Task objective:
Pick out the lines below that include the string "middle".

Records to process:
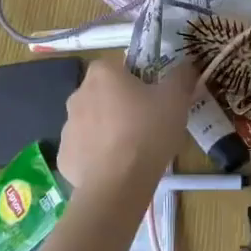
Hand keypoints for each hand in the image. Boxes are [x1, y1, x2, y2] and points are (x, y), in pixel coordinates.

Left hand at [56, 59, 197, 189]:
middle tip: (145, 122)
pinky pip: (84, 149)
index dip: (136, 79)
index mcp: (102, 74)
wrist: (118, 184)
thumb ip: (181, 76)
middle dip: (120, 104)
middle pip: (103, 93)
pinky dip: (97, 155)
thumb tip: (186, 65)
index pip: (117, 66)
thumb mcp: (176, 99)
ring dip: (107, 129)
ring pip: (92, 122)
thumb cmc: (148, 131)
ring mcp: (67, 127)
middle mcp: (78, 95)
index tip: (152, 96)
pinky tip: (116, 168)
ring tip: (132, 149)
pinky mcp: (64, 156)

Expected answer:
middle tip: (145, 122)
middle dip: (120, 104)
middle pip: (103, 93)
middle mcp: (78, 95)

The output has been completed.